Do you think these moves reflect broader political shifts happening right now?
This administration — and many Republicans in Congress — are trying to diminish EPA’s ability to function while convincing Americans they won’t be harmed by these rollbacks.
I don’t think people fully see the damage yet. But over time, I believe they will, and that’s the sad part. We’re watching air pollution protections and water quality safeguards be dismantled. A year from now, we may no longer be able to take clean air for granted or rely on the same clean water standards we’ve long depended on.
Those protections helped lay the foundation for much of the EPA's work. My concern is that the foundation is being weakened in ways that won’t stand the test of time and will eventually have to be rebuilt. And rebuilding that scientific capacity and institutional expertise could take years, which is why I worry about how long it may take for the EPA to truly get back on its feet and fulfill its mission.
Is there anything that gives you hope right now?
What excites me is the work happening through America Is All In, where I serve as chair. The whole mission is to ensure the voices of states, cities, corporations, and nonprofits are heard — and to focus not on the negativity, but on the incredible opportunities clean energy is already creating across the United States.
People sometimes lose sight of how much progress is being made, but communities across the country are already generating electricity from clean energy. Wind power generated in New Mexico, for example, is supplying energy to consumers in California and Arizona — enough to power roughly 3 million people through just one wind energy system.

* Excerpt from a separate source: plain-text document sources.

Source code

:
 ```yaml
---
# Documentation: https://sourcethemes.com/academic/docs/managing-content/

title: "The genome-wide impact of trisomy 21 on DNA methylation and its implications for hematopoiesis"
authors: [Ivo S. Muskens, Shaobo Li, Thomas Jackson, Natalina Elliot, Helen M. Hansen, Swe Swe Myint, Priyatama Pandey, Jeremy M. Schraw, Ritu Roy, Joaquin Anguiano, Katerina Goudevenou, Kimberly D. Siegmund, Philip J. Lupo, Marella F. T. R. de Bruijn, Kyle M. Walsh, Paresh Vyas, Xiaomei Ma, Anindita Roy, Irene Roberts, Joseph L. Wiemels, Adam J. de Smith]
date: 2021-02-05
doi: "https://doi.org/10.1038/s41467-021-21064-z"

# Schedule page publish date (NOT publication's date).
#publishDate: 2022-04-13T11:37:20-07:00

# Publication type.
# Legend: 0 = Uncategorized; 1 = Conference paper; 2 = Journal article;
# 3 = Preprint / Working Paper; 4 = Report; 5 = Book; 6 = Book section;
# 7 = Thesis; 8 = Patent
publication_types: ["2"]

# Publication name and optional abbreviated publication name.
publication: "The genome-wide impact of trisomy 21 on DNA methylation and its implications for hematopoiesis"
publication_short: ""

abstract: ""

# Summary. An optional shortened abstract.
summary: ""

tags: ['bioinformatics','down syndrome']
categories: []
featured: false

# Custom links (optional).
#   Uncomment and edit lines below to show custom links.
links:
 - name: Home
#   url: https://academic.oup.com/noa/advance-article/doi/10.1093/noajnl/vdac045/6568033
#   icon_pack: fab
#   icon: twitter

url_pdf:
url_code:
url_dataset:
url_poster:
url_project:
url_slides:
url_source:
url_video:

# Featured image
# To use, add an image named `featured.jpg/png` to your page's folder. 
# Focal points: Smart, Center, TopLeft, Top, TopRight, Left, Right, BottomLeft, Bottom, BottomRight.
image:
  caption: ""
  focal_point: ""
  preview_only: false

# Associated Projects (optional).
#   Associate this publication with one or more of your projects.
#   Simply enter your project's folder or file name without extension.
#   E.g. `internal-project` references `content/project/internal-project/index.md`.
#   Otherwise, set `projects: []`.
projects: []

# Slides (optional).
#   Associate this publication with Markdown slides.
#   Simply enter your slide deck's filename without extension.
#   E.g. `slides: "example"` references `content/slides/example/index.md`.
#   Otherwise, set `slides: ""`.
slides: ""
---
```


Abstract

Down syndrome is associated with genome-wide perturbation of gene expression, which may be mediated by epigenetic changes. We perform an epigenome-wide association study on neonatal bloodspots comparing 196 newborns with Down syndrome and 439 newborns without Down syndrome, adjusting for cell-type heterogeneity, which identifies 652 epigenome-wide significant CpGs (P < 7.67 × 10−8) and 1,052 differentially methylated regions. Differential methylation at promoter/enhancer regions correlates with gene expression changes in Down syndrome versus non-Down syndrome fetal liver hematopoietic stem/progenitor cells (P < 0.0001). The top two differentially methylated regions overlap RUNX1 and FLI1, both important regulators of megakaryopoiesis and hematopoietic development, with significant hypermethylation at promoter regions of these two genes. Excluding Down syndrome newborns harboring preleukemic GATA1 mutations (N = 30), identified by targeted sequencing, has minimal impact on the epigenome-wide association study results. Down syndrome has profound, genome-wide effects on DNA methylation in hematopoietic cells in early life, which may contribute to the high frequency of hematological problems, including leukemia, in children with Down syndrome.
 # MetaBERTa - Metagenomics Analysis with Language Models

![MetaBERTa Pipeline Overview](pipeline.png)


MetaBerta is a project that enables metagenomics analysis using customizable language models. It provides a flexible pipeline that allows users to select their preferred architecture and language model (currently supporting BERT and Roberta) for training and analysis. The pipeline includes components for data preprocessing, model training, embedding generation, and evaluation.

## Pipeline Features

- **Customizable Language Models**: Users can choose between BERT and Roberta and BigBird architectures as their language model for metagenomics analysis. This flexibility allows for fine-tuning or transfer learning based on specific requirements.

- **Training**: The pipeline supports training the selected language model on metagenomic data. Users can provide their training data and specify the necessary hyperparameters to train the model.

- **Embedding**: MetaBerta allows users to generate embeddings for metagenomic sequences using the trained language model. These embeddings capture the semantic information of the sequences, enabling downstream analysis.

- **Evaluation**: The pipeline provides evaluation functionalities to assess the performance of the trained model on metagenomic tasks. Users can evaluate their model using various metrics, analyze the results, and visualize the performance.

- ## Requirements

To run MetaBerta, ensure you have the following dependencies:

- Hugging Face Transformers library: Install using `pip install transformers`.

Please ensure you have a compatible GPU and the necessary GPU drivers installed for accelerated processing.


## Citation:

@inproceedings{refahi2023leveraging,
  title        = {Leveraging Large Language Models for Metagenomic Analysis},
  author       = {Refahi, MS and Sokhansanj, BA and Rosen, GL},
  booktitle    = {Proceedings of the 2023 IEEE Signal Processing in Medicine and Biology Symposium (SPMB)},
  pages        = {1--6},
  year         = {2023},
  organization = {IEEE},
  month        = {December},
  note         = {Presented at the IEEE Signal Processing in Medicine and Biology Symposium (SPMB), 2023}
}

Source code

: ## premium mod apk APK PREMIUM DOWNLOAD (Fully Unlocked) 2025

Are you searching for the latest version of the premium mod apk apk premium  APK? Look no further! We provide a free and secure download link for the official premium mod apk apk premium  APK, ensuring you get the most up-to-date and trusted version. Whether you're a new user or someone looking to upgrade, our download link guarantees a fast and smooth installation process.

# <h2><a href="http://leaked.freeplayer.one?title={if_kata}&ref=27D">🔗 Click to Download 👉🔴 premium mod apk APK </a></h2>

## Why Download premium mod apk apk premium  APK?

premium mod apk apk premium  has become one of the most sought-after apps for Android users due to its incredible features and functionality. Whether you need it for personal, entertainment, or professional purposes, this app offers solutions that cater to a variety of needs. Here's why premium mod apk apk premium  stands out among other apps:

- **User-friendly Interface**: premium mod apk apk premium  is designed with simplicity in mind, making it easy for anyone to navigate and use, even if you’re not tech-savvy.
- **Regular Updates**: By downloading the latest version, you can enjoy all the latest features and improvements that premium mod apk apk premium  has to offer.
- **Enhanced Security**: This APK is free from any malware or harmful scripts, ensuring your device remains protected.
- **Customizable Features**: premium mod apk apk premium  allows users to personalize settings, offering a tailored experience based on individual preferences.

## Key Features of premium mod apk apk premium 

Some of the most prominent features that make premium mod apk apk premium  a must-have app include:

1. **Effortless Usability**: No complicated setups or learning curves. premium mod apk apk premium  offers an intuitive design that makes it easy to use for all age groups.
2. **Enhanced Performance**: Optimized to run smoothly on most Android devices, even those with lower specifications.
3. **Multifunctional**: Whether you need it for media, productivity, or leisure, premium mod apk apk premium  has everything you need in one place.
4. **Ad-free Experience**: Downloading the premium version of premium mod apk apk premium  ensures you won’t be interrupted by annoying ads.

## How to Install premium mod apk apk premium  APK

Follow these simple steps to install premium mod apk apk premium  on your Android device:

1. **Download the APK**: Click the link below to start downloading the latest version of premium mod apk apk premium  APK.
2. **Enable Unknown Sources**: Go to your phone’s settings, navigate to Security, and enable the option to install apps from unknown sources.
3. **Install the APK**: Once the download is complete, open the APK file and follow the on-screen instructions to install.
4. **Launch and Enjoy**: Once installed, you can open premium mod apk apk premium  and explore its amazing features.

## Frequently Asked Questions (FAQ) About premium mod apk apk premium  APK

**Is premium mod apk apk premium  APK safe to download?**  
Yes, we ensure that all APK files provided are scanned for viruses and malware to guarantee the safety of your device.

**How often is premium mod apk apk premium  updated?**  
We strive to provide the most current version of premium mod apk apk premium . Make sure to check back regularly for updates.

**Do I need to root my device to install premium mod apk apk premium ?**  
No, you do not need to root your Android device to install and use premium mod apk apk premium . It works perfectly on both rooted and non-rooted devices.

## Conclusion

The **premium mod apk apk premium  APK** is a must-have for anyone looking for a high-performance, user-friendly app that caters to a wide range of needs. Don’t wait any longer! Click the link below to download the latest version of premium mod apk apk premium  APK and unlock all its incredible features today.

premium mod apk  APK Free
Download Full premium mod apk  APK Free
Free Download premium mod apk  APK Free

And we’re only seeing more momentum: Offshore wind continues to move forward despite legal and political challenges. We’re seeing 100 wind turbines off the coast of North Carolina, with more on the way. There’s a growing recognition — both internationally and here in the United States — that fossil fuels are not the future.
What’s driving that shift isn’t just that clean energy is cleaner — it’s cheaper. Fossil fuels are no longer the low-cost option; clean energy increasingly is. Even some coal plants are struggling to stay afloat because they simply can’t compete economically.
We’ve talked about a lot of difficult things. But the bigger picture is that the clean energy transition is already happening — home by home, community by community — and it’s moving quickly.
And it’s not just wind and solar. Heat pumps are taking off. Solar technology is becoming more accessible than ever — you can now put panels on the porch of a condo building, plug them in, and generate power for that unit. It’s remarkable, and it still feels like just the beginning.
I really believe we’re capable of doing extraordinary things. The innovation this country has always prided itself on will help show us the path forward.
This interview has been edited and condensed for length and clarity.